The Copyright Office’s new system for registering designated agents for the service of take-down notices when it is believed that user-generated content infringes on intellectual property rights has now gone live. The Copyright Office issued a reminder, here, that all new registrations of agents for the service of these take-down notices must now be submitted in this new electronic system. We wrote more here about the new system and the new requirements for registration, including the requirement that all who are already registered on the old paper forms must re-register in the new system by December 31, 2017. This is important for all media companies who allow third-party users to post content on their sites – whether that content is written articles, photos, videos, music or any other material that could infringe on anyone’s rights under the Copyright Act. Registration is a pre-requisite of getting “safe-harbor” protection for companies who host such third-party content under Section 512 of the Digital Millennium Copyright Act. We discussed this issue in my seminar yesterday on legal issues for broadcasters in digital and social media, the slides from which will be posted shortly.
On Section 512, the safe harbor for those who host user-generated content, the Copyright Office last month issued a Request for Additional Comments in its study of the safe harbor.
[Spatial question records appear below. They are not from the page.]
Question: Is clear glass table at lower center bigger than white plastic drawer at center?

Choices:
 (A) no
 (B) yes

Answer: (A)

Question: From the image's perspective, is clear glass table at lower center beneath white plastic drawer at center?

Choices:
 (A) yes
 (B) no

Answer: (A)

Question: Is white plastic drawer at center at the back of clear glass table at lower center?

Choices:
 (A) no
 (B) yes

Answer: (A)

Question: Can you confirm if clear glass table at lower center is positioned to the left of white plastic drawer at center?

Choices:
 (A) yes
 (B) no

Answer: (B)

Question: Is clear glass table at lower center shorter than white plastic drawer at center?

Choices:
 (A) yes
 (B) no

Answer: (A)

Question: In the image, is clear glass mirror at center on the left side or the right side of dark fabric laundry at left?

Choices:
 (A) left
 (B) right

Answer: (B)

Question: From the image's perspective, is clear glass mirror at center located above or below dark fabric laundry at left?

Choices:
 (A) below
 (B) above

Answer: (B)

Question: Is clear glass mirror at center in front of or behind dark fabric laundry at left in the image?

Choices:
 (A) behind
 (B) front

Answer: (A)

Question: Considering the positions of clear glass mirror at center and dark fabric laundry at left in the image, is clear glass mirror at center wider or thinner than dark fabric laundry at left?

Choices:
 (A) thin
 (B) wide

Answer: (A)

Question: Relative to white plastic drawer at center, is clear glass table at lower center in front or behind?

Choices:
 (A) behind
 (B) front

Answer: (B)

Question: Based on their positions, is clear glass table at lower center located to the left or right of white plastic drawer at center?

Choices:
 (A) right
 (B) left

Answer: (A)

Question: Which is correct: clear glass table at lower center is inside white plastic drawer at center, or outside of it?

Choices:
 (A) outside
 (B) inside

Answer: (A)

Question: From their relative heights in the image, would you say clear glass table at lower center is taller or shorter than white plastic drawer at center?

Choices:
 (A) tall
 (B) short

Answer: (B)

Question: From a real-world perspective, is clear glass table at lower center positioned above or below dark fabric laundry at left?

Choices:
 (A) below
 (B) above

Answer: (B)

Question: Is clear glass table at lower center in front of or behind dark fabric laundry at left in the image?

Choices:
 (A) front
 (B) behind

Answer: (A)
The safe harbor provides that, if an Internet service provider follows certain rules including the registration of an agent for take-down notices, and some unrelated party uses the service and posts or transmits unauthorized copyrighted material, the service has no liability. Exactly what requirements the service needs to observe depends on the type of the service. ISPs, who provide a mere conduit for material transmitted by others have one set of rules, while companies (including most media companies) that allow content to be posted on their sites to be viewed by the public, have another set of rules that place more obligations on these companies, including avoiding any steps to encourage the posting of infringing content, taking down infringing content of which they have actual notice or for which they have been received an uncontested take-down notice, and otherwise not affirmatively profiting from such infringing content. As part of its role of advising Congress on copyright issues, the Copyright Office began a study of the Section 512 exemption a year ago, which we wrote about here. Congress has also held hearings on the matter, and may well try to tackle it in its reform of the Copyright Act that is supposed to be in the works after the new Congress convenes in 2017. Last month’s request for additional comments suggests just how difficult that the reform of this section will be.
The questions asked in the Request for Additional Comments really echo the initial request – covering the waterfront of issues raised in initial comments in the proceeding. The request for comments asks whether there should be different rules for different types of services. For instance, a huge service like YouTube can likely afford more technological responses to take down notices (including adopting systems to make sure that infringing content, once removed, stays removed) when it has built a large business based on user-generated content, while a newspaper or broadcaster, who may have lesser resources and only occasionally allow for the posting of third-party content, may not be able to afford such solutions. The question of whether technology offers solutions to infringement issues is also raised. Even questions of whether there are abusive take-down notices that raise infringement issues when really none exist (and whether the notices should be required to assess fair use defenses that might be available in connection with the allegedly infringing content), is posed for further comment. The Copyright Office wants further comments on numerous factual issues, and also on the legal precedents that have arisen since the initial comments a year ago. Comments are to be filed by February 6, 2017, and any empirical research assessing these issues should be submitted by March 8, 2017.
These are difficult questions that come up in all sorts of contexts (see for instance our articles here and here). The Copyright Office merely studies these matters, and makes recommendations to Congress, who must actually craft any changes in the rules that apply to these services. Given the number of huge businesses – including all of the social media platforms that have grown based on the ability of users to post content on sites insulated from liability for the content that these users post – and the incredible effects on society and commerce that these social media platforms have in today’s world, Congress is sure to tread carefully as they consider changes to Section 512 in the next Congress.